宗万真弓さん(以下:宗万):従来の探偵社は、浮気の調査の結果を郵送で送るようなドライな対応がほとんどでしたが、クライアント様と接するなかで、「浮気の証拠をとるだけでは、根本的な夫婦問題は解決しない」とわかりました。また、お話を伺うとパートナーとやり直したいという方が大半で、一緒に浮気問題を解決したいとの思いから、カウンセリングを始めたんです。13年前から無料サービスとして行っています。
――浮気調査の相談に来るのは、どんな方が多いのでしょう?
宗万:開始当初は9割が女性でしたが、今では女性:男性の比率が6:4にまでなりました。女性が社会進出するなかで夫婦の形が変わってきたことが要因かもしれません。また、2014年に女性の不倫をテーマにしたドラマ『昼顔』が流行ってから、男性からのご相談が増えた印象があります。平均年齢は48歳前後。20代から高齢だと70代の方までいらっしゃいます。
証拠を突きつけて愛人を説得すると7割が別れる
――7割の夫婦を修復させるというカウンセリングの内容について教えてください。まず、浮気調査の依頼を受ける段階で、いろいろとお話を聞くわけですよね?
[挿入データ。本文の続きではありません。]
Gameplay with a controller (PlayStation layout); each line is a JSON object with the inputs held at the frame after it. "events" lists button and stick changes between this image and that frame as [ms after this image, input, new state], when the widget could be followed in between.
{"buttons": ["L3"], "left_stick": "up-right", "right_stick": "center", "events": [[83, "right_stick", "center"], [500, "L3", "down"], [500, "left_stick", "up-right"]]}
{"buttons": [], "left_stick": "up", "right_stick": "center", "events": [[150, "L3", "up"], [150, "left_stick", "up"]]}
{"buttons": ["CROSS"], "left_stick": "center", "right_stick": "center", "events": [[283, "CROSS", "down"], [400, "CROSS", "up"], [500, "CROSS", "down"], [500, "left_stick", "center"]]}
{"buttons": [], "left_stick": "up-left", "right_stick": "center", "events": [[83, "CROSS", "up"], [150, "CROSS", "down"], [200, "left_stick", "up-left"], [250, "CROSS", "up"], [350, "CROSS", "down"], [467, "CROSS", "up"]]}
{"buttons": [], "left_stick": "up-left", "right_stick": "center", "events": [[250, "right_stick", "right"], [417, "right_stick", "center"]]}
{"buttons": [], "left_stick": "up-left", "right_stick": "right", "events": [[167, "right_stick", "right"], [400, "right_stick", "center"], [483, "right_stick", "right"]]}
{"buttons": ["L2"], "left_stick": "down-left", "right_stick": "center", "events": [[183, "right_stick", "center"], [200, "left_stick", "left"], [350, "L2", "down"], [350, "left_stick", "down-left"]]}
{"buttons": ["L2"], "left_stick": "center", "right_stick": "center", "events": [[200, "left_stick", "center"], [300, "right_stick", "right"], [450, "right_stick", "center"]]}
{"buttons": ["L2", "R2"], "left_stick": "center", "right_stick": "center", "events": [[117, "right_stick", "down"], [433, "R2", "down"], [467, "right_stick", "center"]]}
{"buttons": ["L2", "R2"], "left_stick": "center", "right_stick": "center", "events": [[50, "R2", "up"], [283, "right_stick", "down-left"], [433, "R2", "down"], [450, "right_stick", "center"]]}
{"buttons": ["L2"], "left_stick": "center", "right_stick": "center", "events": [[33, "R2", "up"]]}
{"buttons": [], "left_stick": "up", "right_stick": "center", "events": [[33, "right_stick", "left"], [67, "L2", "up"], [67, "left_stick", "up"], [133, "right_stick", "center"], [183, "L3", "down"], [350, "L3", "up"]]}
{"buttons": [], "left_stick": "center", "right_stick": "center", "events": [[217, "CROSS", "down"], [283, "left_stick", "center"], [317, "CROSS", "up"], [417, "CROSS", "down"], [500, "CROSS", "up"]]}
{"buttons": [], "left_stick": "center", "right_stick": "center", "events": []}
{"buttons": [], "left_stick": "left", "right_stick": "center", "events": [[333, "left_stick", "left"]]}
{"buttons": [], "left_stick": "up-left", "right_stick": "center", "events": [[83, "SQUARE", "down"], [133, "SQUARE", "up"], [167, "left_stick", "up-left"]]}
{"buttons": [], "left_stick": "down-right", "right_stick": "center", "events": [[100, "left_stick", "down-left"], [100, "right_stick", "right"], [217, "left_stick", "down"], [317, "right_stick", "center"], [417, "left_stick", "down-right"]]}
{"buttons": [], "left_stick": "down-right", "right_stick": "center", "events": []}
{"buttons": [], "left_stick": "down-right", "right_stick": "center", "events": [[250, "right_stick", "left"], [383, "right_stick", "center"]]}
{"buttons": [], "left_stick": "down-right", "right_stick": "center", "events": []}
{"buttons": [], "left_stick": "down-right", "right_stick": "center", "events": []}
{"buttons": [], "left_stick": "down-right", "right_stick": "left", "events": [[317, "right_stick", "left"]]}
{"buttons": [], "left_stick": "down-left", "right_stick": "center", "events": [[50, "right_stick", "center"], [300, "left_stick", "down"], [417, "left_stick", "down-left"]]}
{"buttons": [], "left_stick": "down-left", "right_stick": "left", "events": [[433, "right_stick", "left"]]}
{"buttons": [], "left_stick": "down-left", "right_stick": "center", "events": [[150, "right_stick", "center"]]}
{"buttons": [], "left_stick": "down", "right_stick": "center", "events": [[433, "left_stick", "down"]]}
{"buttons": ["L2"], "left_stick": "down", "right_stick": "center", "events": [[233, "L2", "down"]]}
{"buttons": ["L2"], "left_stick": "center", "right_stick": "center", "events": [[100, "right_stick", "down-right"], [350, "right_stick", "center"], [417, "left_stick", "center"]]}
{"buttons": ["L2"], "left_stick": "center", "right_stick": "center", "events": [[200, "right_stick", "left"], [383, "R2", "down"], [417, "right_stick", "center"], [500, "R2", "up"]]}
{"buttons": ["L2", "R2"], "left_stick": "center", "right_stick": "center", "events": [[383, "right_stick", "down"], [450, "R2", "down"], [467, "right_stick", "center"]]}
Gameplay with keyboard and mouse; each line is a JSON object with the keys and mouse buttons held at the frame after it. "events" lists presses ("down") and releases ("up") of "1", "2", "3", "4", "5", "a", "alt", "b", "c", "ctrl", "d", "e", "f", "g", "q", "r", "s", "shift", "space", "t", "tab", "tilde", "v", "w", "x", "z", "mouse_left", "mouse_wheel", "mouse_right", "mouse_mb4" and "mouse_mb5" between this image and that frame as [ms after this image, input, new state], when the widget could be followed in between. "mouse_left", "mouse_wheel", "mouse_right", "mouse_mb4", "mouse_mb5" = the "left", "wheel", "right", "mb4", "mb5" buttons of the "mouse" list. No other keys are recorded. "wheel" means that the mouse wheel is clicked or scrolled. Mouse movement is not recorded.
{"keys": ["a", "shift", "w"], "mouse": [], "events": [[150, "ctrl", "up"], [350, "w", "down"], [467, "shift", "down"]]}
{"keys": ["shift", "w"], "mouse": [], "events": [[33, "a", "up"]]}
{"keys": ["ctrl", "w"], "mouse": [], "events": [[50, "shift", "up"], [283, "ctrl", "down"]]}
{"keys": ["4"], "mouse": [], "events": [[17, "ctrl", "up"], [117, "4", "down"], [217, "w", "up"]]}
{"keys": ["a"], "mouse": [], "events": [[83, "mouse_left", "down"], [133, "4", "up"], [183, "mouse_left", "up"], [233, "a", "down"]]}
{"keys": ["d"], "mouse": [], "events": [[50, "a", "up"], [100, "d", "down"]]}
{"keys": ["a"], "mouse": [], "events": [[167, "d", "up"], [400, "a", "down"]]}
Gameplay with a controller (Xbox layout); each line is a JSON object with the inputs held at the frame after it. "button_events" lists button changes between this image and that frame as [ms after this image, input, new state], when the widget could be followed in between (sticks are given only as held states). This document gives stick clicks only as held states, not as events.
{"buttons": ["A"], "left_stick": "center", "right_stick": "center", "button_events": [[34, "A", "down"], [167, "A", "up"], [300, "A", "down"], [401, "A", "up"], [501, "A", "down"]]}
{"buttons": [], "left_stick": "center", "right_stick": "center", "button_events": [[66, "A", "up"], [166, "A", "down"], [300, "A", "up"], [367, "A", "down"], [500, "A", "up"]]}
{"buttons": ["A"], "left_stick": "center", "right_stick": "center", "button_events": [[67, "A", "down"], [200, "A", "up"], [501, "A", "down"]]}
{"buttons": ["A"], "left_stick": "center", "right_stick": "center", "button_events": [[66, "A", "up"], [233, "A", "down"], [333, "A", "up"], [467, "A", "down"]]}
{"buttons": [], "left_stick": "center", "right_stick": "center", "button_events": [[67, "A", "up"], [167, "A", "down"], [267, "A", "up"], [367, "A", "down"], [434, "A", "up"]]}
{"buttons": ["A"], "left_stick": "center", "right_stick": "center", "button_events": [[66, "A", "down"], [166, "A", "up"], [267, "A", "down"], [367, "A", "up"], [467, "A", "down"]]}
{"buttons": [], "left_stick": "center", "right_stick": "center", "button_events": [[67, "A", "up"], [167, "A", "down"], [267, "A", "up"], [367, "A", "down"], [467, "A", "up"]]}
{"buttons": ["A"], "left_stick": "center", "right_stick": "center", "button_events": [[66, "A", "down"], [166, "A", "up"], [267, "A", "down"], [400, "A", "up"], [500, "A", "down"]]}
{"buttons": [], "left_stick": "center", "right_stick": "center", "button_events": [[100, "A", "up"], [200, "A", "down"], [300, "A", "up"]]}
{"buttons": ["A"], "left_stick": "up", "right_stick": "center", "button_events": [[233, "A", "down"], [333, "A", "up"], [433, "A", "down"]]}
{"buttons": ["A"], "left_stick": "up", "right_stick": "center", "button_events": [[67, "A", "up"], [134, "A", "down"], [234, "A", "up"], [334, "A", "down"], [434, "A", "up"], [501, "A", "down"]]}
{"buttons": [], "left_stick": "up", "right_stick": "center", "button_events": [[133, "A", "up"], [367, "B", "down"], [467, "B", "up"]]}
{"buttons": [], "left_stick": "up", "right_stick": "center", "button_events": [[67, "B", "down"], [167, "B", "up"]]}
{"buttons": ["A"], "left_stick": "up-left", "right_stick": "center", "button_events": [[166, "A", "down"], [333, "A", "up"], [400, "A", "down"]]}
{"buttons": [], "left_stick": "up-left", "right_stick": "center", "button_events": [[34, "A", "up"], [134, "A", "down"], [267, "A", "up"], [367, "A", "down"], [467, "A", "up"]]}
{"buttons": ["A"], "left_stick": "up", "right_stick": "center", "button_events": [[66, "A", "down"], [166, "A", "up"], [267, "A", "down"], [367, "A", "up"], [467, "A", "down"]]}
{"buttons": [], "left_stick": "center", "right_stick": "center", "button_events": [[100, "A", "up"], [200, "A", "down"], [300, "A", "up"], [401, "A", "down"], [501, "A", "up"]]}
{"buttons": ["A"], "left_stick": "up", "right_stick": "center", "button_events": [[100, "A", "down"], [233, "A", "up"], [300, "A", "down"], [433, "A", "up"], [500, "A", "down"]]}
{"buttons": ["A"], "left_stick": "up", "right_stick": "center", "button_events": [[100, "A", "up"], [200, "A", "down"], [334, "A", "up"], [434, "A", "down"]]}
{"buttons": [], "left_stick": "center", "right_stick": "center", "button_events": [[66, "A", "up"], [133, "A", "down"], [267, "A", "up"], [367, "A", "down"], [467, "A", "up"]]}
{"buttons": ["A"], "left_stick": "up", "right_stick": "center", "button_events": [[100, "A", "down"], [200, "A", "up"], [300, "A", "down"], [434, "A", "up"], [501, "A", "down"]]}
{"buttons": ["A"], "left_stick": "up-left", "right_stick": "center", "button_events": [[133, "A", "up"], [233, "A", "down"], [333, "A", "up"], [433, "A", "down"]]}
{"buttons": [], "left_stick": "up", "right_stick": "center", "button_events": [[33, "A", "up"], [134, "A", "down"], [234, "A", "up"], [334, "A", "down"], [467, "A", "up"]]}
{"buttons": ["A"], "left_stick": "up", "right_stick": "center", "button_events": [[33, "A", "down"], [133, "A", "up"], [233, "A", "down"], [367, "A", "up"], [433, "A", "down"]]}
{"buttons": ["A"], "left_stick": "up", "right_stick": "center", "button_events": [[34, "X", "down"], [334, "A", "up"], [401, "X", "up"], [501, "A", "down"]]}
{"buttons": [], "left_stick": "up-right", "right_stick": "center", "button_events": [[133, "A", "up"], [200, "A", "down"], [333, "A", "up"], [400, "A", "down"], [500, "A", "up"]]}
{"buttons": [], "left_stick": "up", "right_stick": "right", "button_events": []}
宗万:はい、まずはパートナーとの現在の関係性を伺います。なかには、すでにご主人から離婚を言い渡されている女性も多いんです。男性が離婚を迫る場合は、ほぼ浮気をしています。それからパートナーの行動パターンを聞いて、浮気調査を開始するという流れです。
――実際に相手が浮気をしていることが発覚したら、どんなお話をされるんでしょうか?
宗万:やり直したいと思っている方には、「夫婦関係を変えなければ根本的な解決はしない」という前提をお伝えしたうえで、「パートナーと愛人をきちんと別れさせて謝罪をしてもらいましょう」と話します。謝ってもらえないと、相手を許せないので。
――浮気相手と別れさせるには、パートナーに証拠を突きつけて「浮気をやめて」と話す、ということですか?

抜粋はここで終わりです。